- Selected extract:
■ ■ ■

Monday, Aug. 03, 1992

"I Cherish A Certain Hope"

By LANCE MORROW PRAGUE Vaclav Havel

The deepest layer of Prague is spiky, medieval, dark with coal dust. For years Vaclav Havel could look out from his dilapidated apartment building, across the fast, shallow Vltava River, and see the castle on the hill -- Hradcany, the high, elaborate complex that dominates the city. He could cross the river by the 14th century Charles Bridge, lined on either side with beseeching, tormented statuary -- church fathers, age-blackened saints.

On top of the medieval lies Prague's socialist layer, the residue of neglect and cynicism, the peeling paint, the shop shelves half empty from the day before yesterday when the Bohemians and Moravians and Slovaks were under occupation -- a nation landbound and Lenin-bound as well.

■ ■ ■

- Materials provided:
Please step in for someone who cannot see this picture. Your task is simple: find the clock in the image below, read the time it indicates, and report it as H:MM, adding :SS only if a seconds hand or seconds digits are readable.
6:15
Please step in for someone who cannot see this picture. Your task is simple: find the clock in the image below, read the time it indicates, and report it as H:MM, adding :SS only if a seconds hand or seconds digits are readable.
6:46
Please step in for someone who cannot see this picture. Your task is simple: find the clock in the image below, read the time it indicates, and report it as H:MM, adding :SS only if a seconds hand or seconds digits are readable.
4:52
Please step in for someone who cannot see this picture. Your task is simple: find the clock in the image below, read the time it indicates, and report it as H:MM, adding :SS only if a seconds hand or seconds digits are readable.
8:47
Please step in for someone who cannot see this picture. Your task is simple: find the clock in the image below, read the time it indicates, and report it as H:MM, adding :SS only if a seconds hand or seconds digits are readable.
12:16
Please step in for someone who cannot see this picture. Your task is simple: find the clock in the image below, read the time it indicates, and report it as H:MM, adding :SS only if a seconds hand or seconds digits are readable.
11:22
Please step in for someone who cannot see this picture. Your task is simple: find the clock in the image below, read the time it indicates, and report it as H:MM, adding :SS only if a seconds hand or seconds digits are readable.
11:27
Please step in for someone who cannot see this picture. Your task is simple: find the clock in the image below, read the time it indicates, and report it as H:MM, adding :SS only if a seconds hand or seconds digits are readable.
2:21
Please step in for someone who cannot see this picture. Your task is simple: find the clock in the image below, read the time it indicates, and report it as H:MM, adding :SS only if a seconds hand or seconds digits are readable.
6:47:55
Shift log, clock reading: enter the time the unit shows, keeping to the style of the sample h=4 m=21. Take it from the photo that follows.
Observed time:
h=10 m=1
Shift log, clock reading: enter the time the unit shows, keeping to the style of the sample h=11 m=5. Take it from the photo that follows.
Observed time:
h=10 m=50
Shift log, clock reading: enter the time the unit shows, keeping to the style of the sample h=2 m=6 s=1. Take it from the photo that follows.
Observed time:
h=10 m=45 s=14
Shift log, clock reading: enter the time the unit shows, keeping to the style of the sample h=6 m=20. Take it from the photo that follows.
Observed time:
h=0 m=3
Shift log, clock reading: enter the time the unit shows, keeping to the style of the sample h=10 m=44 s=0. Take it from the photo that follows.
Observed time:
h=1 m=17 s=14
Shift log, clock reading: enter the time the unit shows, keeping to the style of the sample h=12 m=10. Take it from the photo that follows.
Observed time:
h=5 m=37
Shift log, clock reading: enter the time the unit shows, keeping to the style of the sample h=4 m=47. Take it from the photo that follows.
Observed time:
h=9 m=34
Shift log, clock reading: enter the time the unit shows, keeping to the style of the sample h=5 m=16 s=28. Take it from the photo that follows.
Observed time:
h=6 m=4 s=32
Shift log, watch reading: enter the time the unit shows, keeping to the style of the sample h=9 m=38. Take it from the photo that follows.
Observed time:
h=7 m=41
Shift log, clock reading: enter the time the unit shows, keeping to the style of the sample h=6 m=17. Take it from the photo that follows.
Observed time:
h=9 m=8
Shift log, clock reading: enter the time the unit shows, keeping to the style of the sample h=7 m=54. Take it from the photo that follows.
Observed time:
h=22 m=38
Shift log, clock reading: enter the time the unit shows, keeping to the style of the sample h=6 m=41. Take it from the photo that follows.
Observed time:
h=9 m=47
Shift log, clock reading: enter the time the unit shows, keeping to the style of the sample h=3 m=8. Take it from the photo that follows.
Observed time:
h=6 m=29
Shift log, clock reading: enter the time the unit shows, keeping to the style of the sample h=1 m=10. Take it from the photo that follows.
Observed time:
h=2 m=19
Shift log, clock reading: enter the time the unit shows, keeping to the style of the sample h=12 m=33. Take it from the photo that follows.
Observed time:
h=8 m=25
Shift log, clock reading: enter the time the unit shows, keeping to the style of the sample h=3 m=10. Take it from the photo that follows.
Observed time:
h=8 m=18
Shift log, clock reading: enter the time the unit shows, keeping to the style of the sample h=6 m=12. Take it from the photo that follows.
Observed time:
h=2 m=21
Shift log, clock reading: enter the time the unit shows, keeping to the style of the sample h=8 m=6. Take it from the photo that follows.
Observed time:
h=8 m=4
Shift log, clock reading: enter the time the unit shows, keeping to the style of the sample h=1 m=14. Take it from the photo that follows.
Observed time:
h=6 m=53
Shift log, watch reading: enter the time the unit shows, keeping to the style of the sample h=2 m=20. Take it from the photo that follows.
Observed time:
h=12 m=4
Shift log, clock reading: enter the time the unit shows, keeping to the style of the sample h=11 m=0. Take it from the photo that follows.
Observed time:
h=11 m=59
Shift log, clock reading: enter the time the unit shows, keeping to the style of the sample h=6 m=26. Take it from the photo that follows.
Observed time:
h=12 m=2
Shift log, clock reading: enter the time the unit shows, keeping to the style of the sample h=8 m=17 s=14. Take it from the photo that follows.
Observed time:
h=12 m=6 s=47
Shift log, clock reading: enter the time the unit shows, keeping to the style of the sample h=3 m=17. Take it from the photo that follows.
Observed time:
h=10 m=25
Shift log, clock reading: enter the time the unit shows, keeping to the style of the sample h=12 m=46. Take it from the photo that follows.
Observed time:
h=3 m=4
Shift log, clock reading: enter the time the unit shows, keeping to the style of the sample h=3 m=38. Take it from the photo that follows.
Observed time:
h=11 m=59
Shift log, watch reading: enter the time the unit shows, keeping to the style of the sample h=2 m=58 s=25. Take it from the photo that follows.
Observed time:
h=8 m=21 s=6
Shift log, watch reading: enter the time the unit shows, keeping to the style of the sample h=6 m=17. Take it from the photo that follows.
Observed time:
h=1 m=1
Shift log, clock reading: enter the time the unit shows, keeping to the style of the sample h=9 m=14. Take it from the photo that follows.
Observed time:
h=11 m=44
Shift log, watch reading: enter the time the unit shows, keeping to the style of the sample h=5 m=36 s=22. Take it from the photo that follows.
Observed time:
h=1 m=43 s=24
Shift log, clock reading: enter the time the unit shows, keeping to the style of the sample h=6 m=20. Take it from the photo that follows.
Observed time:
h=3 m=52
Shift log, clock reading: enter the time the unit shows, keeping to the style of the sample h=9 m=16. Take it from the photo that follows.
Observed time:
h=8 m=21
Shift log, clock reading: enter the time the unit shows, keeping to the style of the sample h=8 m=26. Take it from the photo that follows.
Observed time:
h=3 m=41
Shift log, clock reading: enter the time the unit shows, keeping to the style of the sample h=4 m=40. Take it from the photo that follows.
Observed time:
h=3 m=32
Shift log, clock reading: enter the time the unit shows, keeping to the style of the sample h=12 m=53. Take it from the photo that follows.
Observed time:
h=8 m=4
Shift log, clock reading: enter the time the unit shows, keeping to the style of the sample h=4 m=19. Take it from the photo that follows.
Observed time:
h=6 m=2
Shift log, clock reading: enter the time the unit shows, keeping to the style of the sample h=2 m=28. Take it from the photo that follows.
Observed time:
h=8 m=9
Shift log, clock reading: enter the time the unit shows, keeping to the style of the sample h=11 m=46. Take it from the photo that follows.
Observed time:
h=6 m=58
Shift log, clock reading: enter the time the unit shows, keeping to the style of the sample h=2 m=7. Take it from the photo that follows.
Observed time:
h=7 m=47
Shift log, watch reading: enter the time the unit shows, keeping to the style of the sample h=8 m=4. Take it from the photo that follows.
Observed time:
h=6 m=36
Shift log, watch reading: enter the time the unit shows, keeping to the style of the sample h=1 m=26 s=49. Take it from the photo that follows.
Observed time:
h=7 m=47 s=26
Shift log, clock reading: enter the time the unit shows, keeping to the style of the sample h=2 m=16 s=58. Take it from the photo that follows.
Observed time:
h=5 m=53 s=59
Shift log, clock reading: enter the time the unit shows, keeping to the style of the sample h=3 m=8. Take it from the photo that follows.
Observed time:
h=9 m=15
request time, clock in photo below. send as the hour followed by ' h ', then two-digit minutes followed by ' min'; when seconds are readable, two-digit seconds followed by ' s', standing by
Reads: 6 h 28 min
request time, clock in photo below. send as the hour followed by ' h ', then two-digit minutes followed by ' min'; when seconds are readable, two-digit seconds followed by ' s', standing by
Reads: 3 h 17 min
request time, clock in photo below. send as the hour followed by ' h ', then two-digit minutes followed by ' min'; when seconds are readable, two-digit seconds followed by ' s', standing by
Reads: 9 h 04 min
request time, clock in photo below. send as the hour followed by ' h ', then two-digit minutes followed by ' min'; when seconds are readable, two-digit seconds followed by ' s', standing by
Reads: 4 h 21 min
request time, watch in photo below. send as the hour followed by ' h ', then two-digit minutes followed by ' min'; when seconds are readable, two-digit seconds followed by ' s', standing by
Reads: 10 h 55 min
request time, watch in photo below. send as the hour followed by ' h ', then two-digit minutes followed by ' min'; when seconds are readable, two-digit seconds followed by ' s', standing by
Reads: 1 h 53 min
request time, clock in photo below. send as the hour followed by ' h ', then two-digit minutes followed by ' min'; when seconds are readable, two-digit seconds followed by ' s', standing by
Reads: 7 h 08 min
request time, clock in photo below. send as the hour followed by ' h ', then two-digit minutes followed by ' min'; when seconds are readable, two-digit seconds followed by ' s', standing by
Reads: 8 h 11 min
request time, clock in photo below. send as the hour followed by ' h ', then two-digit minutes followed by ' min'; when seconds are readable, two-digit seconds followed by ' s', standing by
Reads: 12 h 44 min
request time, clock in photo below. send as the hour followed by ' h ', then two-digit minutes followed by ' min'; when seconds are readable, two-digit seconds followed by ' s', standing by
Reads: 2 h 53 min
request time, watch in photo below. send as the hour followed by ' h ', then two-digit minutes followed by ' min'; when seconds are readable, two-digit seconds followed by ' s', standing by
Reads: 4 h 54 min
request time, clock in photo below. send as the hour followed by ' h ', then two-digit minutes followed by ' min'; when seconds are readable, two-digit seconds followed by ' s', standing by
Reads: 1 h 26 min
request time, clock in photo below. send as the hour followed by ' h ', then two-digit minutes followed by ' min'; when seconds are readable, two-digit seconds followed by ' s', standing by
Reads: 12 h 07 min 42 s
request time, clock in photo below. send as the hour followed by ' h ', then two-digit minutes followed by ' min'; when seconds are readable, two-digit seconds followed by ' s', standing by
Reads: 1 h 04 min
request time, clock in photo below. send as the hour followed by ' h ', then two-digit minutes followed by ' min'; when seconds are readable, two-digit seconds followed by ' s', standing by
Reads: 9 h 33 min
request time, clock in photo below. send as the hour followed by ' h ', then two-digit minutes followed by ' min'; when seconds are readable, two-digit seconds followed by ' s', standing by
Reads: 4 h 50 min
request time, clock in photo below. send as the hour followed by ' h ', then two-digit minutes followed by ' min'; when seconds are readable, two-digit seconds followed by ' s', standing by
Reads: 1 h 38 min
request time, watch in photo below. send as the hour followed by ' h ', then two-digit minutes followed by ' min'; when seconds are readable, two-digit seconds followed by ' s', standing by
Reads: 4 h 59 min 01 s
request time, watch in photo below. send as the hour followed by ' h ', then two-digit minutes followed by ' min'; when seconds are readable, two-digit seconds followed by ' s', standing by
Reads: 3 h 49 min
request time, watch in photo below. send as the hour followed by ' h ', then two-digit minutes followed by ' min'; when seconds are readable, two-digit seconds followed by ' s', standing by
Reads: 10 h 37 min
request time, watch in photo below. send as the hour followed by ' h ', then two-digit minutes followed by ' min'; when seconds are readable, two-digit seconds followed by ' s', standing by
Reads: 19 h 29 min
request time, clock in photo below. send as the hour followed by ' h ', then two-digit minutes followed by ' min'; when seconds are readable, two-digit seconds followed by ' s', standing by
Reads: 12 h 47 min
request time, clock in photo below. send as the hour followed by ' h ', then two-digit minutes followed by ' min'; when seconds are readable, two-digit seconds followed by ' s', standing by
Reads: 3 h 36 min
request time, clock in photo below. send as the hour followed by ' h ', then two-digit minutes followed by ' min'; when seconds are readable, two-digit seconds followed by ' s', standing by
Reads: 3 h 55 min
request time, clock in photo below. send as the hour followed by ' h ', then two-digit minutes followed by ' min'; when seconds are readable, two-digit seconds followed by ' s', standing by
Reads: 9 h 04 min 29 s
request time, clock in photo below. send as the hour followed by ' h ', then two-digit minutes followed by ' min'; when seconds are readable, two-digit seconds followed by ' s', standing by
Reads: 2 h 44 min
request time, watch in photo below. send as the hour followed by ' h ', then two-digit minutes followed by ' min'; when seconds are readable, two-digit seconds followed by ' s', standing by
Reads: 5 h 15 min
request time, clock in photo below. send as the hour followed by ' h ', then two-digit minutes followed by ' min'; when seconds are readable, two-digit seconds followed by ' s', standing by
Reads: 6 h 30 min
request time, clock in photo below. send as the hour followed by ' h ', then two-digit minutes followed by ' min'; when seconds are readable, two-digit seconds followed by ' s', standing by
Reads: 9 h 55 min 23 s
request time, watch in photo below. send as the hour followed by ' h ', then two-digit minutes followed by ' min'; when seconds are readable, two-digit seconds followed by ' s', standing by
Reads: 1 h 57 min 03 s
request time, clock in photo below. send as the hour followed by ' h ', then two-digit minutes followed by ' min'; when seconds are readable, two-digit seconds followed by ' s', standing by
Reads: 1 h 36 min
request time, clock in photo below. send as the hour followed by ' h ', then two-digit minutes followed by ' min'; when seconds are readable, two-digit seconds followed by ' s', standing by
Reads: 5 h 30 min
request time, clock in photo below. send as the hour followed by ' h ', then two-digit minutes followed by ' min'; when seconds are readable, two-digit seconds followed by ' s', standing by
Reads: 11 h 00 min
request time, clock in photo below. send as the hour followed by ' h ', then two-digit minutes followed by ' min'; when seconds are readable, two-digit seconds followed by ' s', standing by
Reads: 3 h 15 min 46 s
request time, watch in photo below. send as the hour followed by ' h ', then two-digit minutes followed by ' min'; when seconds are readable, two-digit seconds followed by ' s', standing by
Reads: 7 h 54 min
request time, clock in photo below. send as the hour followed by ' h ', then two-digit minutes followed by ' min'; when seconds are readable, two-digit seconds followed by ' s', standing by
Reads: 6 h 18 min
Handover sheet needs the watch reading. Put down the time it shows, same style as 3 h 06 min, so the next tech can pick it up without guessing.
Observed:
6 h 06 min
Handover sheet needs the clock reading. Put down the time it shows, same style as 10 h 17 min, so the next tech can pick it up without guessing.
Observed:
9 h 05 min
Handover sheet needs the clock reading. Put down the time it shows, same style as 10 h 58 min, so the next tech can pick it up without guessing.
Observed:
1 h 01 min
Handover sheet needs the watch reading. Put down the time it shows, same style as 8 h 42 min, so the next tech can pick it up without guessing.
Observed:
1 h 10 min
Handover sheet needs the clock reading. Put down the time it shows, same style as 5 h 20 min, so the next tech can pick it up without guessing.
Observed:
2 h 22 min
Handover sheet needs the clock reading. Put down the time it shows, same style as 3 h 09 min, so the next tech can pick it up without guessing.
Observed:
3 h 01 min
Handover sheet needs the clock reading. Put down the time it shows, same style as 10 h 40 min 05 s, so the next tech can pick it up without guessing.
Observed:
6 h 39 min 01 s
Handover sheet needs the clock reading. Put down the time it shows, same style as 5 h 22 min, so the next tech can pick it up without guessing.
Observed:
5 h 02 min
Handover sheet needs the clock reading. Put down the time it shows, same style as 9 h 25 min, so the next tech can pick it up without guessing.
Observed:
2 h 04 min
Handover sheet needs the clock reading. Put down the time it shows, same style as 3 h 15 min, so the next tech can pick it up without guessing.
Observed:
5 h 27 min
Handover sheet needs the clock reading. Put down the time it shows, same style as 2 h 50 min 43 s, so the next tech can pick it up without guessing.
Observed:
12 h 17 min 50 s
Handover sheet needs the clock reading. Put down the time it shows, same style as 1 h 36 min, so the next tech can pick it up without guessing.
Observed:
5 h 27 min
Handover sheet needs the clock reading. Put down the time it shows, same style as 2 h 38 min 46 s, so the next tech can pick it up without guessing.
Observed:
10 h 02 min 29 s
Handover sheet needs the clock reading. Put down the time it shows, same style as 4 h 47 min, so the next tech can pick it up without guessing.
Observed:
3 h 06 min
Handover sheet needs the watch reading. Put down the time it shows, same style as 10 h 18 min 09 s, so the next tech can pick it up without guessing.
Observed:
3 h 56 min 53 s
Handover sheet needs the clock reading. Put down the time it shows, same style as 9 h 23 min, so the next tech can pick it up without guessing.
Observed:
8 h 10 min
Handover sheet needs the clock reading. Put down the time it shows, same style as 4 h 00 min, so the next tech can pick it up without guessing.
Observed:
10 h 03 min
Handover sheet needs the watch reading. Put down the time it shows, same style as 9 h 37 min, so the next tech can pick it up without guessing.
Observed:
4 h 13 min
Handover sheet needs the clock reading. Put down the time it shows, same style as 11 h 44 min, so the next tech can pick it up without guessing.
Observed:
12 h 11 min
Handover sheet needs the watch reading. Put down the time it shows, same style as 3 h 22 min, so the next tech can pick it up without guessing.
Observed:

■ ■ ■

- Problems to work on:
a) Print the Prague article in full, word for word.
b) Output the lines of the entries starting with the line that contains "10 h 18 min" and going on through the line that contains "3 h 56 min 53 s", with both of those lines included and nothing changed.
The entries and the text come from different sources.

- Results for each task:
a)
Monday, Aug. 03, 1992

"I Cherish A Certain Hope"

By LANCE MORROW PRAGUE Vaclav Havel

The deepest layer of Prague is spiky, medieval, dark with coal dust. For years Vaclav Havel could look out from his dilapidated apartment building, across the fast, shallow Vltava River, and see the castle on the hill -- Hradcany, the high, elaborate complex that dominates the city. He could cross the river by the 14th century Charles Bridge, lined on either side with beseeching, tormented statuary -- church fathers, age-blackened saints.

On top of the medieval lies Prague's socialist layer, the residue of neglect and cynicism, the peeling paint, the shop shelves half empty from the day before yesterday when the Bohemians and Moravians and Slovaks were under occupation -- a nation landbound and Lenin-bound as well.

b)
Handover sheet needs the watch reading. Put down the time it shows, same style as 10 h 18 min 09 s, so the next tech can pick it up without guessing.
Observed:
3 h 56 min 53 s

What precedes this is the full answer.